───── Data for review ─────

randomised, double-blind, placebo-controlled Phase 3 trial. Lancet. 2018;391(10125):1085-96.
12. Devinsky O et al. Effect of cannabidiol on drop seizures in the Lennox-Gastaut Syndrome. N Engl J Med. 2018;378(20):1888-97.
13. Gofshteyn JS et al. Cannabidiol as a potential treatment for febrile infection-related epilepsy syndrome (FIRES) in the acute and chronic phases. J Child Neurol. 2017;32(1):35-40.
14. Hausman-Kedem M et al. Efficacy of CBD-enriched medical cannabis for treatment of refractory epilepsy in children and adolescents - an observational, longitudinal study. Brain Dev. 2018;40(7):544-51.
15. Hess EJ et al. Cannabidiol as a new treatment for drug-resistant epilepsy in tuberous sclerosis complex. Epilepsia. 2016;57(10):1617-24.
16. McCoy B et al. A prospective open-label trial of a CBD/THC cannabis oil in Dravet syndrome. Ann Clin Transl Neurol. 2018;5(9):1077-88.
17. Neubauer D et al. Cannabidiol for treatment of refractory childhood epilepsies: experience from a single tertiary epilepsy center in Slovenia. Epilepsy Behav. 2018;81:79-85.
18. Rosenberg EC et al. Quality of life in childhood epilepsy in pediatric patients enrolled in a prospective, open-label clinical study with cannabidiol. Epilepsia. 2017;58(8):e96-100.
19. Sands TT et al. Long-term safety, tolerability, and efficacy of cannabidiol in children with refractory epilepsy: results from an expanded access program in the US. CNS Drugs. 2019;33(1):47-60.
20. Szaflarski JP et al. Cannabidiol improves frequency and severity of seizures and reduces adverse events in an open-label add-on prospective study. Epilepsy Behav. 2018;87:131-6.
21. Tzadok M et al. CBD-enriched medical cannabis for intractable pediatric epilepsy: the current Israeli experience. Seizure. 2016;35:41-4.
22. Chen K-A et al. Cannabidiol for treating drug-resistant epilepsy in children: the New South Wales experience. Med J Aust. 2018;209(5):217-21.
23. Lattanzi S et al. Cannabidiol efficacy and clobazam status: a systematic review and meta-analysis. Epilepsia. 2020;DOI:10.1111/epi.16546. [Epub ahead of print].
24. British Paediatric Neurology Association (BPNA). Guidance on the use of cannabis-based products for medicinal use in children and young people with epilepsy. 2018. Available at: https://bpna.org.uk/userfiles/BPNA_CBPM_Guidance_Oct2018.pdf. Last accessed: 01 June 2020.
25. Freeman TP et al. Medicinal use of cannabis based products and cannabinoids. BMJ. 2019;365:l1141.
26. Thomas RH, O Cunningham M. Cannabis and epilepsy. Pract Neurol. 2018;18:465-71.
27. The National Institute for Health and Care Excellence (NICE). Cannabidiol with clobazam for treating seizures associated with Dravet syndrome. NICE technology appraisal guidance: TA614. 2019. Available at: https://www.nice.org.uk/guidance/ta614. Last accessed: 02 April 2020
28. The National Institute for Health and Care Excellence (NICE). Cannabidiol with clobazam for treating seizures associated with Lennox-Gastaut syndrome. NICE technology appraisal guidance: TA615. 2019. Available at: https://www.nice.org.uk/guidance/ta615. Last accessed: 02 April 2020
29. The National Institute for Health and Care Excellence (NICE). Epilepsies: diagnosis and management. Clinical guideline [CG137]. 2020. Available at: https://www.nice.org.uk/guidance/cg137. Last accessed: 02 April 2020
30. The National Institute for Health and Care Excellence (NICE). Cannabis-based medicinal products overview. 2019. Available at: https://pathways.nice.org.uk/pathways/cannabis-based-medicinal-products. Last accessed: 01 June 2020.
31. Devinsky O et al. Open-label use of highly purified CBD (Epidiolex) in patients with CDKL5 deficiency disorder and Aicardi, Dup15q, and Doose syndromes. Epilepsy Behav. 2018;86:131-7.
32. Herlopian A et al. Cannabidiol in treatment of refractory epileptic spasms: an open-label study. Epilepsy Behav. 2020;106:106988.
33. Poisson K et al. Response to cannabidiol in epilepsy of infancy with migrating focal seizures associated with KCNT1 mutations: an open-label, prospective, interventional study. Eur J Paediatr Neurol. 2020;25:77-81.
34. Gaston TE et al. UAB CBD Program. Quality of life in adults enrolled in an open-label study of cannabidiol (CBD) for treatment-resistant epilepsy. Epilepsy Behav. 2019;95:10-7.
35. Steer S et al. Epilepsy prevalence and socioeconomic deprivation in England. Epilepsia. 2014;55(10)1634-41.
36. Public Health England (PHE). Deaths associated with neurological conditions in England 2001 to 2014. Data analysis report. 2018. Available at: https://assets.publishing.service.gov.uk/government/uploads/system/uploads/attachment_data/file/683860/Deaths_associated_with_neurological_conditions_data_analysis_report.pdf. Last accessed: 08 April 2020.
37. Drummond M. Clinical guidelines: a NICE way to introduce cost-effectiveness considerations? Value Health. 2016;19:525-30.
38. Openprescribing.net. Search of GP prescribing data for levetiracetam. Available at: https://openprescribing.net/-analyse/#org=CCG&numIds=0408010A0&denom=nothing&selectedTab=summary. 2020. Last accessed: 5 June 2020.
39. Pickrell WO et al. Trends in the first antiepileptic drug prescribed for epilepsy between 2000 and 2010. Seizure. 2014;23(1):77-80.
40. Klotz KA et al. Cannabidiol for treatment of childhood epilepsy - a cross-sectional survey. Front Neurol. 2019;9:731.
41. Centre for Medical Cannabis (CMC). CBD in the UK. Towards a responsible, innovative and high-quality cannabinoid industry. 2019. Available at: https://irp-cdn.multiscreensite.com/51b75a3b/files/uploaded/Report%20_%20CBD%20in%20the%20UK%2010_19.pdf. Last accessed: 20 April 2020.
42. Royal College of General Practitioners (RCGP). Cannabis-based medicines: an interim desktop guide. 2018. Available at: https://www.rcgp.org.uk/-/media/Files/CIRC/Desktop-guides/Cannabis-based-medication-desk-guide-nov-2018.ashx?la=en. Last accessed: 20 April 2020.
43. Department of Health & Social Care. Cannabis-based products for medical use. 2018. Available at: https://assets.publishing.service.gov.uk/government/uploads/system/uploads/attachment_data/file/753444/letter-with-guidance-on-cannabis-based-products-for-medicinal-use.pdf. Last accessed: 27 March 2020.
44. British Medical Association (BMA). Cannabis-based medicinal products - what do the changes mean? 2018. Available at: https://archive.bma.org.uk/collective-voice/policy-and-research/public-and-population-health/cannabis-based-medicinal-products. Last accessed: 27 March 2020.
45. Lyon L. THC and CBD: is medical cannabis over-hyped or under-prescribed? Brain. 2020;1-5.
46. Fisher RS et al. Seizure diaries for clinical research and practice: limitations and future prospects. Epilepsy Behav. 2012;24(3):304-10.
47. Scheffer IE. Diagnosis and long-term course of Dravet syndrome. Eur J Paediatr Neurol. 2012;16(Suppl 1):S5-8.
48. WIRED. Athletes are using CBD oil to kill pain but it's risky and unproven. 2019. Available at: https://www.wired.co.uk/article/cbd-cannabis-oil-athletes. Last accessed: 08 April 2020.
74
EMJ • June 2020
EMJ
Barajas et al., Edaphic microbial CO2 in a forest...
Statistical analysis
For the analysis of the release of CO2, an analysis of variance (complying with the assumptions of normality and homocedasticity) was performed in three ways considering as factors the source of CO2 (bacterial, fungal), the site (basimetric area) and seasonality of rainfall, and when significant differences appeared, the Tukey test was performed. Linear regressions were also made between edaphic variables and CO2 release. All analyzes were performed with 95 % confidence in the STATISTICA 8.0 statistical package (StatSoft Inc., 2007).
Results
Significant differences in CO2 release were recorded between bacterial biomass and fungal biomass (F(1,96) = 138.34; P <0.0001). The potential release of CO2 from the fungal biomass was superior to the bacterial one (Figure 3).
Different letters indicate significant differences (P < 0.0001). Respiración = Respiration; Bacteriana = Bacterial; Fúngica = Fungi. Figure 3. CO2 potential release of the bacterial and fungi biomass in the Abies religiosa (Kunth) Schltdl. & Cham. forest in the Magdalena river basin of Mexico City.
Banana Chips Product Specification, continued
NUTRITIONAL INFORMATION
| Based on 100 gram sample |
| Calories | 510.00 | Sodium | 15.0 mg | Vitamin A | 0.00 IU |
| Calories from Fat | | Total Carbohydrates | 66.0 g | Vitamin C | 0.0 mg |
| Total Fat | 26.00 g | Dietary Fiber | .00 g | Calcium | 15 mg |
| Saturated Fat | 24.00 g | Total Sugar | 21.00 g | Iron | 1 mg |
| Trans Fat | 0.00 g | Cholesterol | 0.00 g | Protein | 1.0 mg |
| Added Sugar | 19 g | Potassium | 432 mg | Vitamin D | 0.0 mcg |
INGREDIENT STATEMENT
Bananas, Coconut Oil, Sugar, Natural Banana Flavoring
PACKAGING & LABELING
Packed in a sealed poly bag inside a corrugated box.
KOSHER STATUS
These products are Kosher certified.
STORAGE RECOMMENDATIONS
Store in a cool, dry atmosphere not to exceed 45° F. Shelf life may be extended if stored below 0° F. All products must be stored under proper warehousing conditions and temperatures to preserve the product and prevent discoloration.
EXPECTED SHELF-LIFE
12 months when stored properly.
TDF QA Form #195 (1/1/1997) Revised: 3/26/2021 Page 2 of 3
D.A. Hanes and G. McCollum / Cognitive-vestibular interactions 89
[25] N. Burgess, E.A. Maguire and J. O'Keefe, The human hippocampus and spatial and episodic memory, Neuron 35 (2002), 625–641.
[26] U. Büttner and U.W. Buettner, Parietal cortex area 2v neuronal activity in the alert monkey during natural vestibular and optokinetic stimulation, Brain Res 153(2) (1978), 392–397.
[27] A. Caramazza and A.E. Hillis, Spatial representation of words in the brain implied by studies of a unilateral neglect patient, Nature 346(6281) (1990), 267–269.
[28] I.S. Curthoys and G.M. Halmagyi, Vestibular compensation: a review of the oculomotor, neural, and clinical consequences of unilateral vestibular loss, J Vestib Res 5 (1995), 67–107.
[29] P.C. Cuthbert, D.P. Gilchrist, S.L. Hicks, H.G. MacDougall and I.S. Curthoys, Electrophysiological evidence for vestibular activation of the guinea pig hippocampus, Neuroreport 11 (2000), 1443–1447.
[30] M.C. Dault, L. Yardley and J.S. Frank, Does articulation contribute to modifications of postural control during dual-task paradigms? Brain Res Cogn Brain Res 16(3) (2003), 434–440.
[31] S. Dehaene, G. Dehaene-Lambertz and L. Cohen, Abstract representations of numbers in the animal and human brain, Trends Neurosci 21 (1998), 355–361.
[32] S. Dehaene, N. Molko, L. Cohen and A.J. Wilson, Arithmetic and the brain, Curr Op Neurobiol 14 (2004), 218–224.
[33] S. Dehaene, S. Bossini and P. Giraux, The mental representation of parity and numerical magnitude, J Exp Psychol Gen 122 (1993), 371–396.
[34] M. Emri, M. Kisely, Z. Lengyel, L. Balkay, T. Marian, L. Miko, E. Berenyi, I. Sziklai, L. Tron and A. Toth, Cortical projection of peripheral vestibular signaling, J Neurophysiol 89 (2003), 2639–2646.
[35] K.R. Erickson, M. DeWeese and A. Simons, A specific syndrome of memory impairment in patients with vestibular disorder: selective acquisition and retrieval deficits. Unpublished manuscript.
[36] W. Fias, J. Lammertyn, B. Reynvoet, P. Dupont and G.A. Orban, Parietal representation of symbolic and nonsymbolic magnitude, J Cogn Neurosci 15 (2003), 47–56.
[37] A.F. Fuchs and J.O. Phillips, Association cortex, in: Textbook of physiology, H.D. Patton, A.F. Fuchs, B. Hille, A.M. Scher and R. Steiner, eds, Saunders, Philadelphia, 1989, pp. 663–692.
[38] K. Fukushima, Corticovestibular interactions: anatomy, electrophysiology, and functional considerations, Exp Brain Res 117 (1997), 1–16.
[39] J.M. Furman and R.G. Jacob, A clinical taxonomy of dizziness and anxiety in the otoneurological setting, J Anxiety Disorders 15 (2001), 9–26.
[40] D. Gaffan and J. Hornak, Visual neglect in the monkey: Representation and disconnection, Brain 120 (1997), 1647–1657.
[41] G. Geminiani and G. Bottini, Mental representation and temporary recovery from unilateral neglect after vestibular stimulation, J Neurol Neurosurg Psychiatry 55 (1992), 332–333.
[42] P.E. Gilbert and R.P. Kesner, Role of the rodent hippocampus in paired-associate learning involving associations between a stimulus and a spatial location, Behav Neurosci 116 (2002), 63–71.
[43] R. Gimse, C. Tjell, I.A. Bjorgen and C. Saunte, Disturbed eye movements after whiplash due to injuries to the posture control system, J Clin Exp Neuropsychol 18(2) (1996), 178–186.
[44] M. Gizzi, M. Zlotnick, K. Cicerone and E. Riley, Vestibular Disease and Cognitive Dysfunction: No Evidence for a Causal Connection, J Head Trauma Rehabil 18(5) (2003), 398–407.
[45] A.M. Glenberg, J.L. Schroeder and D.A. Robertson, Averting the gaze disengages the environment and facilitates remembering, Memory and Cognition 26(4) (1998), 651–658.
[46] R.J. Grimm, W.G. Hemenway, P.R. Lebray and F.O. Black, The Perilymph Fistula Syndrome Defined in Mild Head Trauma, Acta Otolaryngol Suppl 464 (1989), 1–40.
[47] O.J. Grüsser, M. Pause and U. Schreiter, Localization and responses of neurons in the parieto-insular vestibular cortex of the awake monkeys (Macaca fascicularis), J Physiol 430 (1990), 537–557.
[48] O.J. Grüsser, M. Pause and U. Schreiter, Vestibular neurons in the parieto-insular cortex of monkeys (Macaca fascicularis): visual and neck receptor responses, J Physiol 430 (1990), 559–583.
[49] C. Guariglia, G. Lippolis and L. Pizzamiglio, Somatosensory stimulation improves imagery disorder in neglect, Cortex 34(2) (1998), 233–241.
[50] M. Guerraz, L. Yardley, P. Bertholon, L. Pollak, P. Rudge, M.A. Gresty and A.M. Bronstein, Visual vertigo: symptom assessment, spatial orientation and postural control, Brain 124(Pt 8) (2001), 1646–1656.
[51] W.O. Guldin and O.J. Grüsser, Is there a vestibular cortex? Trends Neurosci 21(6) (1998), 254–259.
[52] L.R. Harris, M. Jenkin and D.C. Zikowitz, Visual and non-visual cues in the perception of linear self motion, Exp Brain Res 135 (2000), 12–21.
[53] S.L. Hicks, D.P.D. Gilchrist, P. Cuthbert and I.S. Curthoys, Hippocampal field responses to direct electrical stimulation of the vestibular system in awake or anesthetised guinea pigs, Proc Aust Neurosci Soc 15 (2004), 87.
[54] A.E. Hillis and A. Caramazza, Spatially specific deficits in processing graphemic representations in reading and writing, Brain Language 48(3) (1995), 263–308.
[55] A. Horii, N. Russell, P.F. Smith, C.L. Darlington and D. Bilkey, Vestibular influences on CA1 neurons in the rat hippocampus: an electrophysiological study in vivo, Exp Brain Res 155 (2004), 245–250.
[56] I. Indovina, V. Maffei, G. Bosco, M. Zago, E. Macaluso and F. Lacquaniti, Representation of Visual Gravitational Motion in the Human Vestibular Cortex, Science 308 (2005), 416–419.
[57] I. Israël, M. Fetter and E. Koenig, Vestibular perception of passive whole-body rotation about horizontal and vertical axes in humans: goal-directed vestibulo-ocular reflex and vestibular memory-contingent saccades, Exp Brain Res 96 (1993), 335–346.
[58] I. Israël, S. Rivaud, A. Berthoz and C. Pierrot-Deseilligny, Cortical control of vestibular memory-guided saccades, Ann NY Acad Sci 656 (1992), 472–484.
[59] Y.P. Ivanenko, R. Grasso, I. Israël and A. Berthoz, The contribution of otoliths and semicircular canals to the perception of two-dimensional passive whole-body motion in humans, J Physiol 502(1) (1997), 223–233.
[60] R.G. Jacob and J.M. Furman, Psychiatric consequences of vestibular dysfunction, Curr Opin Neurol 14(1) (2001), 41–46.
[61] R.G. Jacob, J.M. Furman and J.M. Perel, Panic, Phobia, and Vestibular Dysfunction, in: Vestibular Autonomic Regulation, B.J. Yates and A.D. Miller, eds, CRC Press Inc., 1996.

─────

Please copy each line of the records above in which the word "enrolled" can be found.

**Exercise result:**
18. Rosenberg EC et al. Quality of life in childhood epilepsy in pediatric patients enrolled in a prospective, open-label clinical study with cannabidiol. Epilepsia. 2017;58(8):e96-100.
34. Gaston TE et al. UAB CBD Program. Quality of life in adults enrolled in an open-label study of cannabidiol (CBD) for treatment-resistant epilepsy. Epilepsy Behav. 2019;95:10-7.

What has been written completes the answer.